The containers were ordered a few weeks ago and Ministry spokesman Karl-Heinz Grundböck confirmed in an interview with Ö1 radio that Containex was commissioned to provide the order for a fee of €12 million - with no opportunity for other companies to bid for the contract.

He said that this was within the law as the containers were urgently needed to house the growing number of refugees requesting asylum in Austria, and Containex was able to provide them quickly.

The Greens party has said it will table a parliamentary question as to whether the government has paid over the odds for the containers, and should have put the contract out to tender.
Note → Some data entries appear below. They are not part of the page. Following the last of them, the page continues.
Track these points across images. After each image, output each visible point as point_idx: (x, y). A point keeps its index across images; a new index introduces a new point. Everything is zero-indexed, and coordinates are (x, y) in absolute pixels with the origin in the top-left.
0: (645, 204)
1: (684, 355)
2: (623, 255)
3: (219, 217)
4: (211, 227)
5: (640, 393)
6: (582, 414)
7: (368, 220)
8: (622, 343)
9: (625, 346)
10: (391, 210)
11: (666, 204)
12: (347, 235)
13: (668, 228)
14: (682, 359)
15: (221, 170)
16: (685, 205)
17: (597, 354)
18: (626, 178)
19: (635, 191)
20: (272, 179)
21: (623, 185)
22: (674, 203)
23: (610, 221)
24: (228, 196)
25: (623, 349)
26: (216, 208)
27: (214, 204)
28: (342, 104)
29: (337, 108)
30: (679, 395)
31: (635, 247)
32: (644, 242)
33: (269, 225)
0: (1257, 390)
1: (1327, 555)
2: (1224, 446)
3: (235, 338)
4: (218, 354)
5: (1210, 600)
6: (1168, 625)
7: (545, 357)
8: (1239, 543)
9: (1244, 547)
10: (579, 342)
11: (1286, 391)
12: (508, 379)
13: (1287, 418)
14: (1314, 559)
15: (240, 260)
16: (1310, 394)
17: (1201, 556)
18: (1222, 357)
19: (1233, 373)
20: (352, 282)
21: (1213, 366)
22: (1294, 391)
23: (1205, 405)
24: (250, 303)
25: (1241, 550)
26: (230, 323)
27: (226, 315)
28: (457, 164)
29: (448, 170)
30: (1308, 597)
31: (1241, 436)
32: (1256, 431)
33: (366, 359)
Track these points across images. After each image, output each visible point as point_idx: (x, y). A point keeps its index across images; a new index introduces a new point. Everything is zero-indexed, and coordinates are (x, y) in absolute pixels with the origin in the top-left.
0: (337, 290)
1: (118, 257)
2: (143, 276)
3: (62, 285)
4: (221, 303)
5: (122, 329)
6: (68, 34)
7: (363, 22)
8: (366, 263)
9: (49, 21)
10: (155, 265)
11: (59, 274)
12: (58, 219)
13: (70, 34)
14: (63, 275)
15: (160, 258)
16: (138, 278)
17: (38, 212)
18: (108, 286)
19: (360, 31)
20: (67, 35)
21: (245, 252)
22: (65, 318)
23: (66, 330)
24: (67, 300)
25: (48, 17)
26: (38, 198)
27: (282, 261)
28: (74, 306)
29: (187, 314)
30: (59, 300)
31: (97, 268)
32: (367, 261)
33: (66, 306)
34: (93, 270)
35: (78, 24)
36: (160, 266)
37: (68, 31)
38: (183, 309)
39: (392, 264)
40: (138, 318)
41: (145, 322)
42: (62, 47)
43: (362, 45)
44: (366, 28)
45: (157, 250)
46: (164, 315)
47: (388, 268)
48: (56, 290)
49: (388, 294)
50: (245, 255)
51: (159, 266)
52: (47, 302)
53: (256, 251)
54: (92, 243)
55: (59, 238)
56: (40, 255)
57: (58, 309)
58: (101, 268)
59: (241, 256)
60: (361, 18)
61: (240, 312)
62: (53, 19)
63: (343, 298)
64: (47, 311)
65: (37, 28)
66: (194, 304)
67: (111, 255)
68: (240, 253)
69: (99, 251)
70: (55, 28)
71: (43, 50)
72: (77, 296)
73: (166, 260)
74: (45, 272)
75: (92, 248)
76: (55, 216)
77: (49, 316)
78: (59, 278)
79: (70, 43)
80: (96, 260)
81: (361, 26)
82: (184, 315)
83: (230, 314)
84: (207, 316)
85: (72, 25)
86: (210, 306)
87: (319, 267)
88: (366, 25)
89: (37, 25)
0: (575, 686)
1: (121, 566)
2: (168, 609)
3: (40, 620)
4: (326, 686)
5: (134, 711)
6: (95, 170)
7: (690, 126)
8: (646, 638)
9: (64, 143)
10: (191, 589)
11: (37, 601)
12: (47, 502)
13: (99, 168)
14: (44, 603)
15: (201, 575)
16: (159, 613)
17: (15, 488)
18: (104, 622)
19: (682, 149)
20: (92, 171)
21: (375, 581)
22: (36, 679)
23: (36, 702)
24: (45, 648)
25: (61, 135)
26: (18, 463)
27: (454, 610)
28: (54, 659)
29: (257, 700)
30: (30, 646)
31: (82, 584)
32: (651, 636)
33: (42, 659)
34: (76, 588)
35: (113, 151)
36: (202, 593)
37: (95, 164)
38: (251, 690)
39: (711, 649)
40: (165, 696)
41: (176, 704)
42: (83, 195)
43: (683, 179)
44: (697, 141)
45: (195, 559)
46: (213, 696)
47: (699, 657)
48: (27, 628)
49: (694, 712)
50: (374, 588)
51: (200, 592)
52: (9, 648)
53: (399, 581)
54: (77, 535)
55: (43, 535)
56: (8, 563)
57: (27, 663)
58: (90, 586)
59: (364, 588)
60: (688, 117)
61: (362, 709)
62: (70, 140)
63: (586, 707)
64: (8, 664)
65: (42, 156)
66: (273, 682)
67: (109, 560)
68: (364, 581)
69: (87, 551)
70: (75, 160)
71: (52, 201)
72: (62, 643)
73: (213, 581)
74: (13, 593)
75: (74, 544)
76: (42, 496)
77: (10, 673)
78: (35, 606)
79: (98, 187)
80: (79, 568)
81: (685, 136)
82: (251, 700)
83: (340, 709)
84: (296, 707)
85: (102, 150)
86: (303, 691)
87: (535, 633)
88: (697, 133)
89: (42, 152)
It’s estimated that the government will pay €17,000 for each container home, which competitors say is almost twice the amount such a container costs when purchased for use as a weekend home, Ö1 reported, quoting unnamed competitors of Containex.  

However, Grundböck told the Austria Press Agency that the €12 million contract included 700 container homes which would be delivered immediately, and a further 500 to be supplied later. He said that the price also included the installation and assembly of the homes, and that some containers were already occupied by refugees.

In a written response, Containex said that the contract also included laying foundations for the container homes, installing power and fitting additional roofs or making changes to the interiors.

Containex is based in Wiener Neudorf, employs around 300 people and is part of the Walter Group. It is Europe’s largest manufacturer of container housing, and has also provided containers for France, Switzerland and Germany this year - countries which are also struggling to house refugees.

Refugee support groups say that container housing is not ideal, as what is meant to be a short-term solution can end up becoming permanent, with people living in temporary housing for years.